*** Data below ***

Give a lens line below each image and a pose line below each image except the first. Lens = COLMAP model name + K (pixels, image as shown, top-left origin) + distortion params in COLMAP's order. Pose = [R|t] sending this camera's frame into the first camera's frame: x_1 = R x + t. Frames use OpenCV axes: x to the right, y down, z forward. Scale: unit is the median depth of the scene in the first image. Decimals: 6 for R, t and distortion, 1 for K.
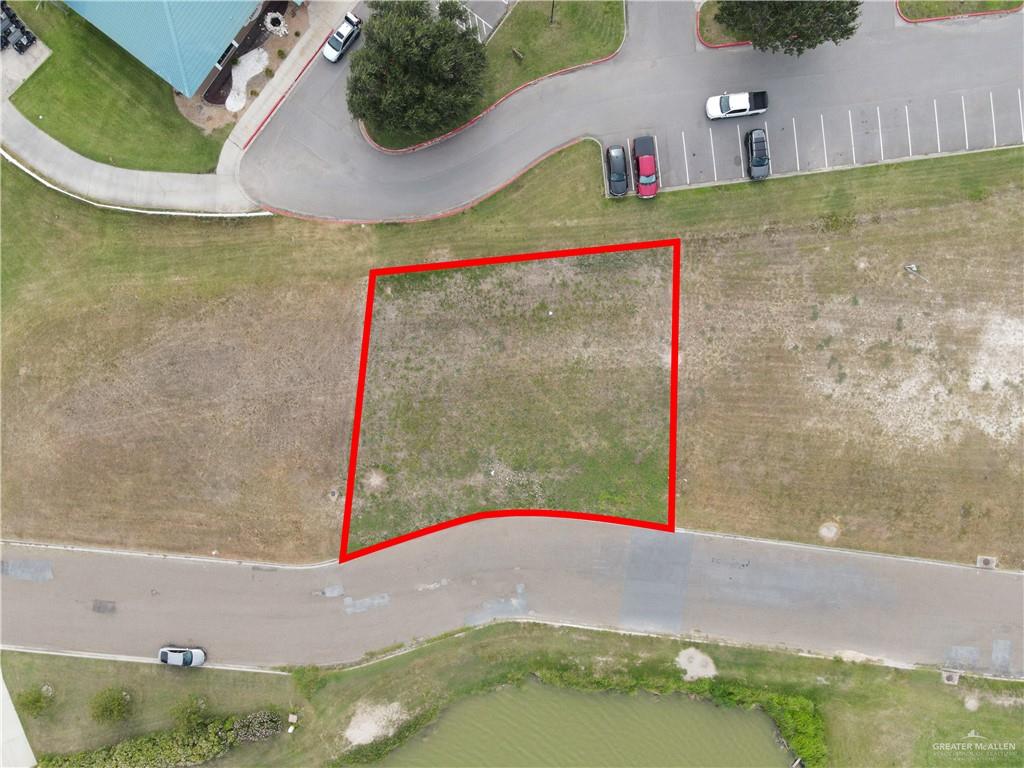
lens RADIAL K [[742.8, 0, 519.3], [0, 742.8, 383.3], [0, 0, 1]] dist [0.010384, 0.015067]
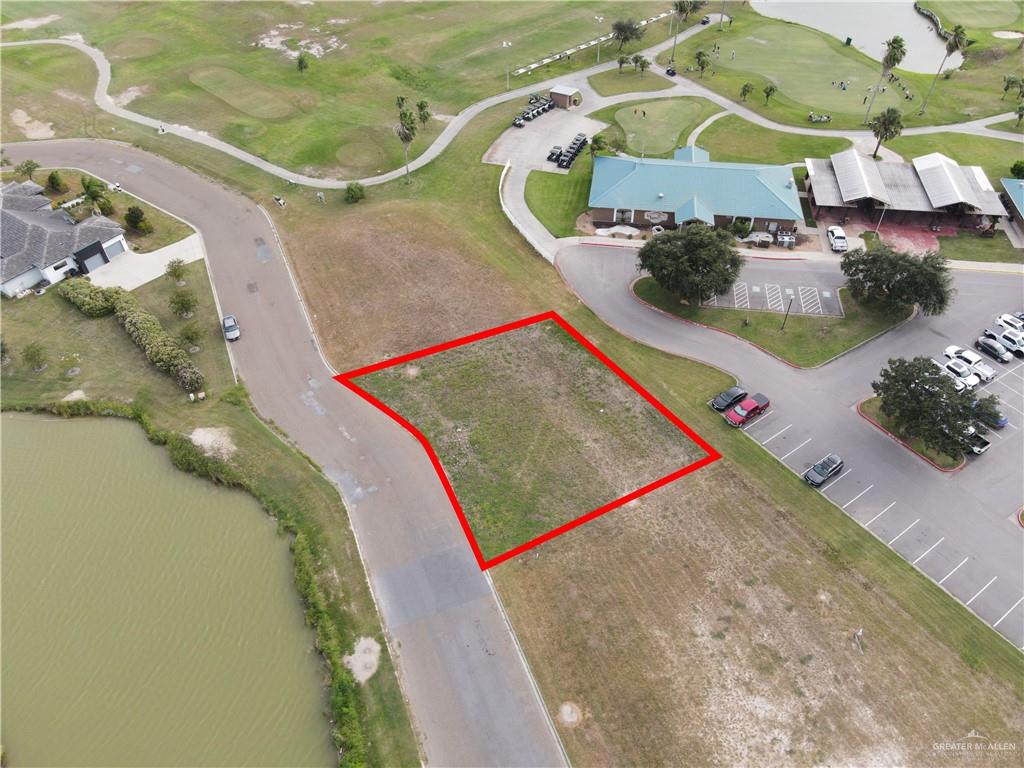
lens RADIAL K [[742.8, 0, 513.6], [0, 742.8, 380.2], [0, 0, 1]] dist [0.010384, 0.015067]
pose [[0.481666, 0.620968, -0.618383, 0.677848], [-0.875944, 0.319536, -0.361412, 0.442835], [-0.026830, 0.715749, 0.697842, 0.135451]]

*** End of Data below ***

▶ **Description of the task**:
Could you copy the listing above line for line, leaving out the pictures?

▶ **Answer space**:
Give a lens line below each image and a pose line below each image except the first. Lens = COLMAP model name + K (pixels, image as shown, top-left origin) + distortion params in COLMAP's order. Pose = [R|t] sending this camera's frame into the first camera's frame: x_1 = R x + t. Frames use OpenCV axes: x to the right, y down, z forward. Scale: unit is the median depth of the scene in the first image. Decimals: 6 for R, t and distortion, 1 for K.
lens RADIAL K [[742.8, 0, 519.3], [0, 742.8, 383.3], [0, 0, 1]] dist [0.010384, 0.015067]
lens RADIAL K [[742.8, 0, 513.6], [0, 742.8, 380.2], [0, 0, 1]] dist [0.010384, 0.015067]
pose [[0.481666, 0.620968, -0.618383, 0.677848], [-0.875944, 0.319536, -0.361412, 0.442835], [-0.026830, 0.715749, 0.697842, 0.135451]]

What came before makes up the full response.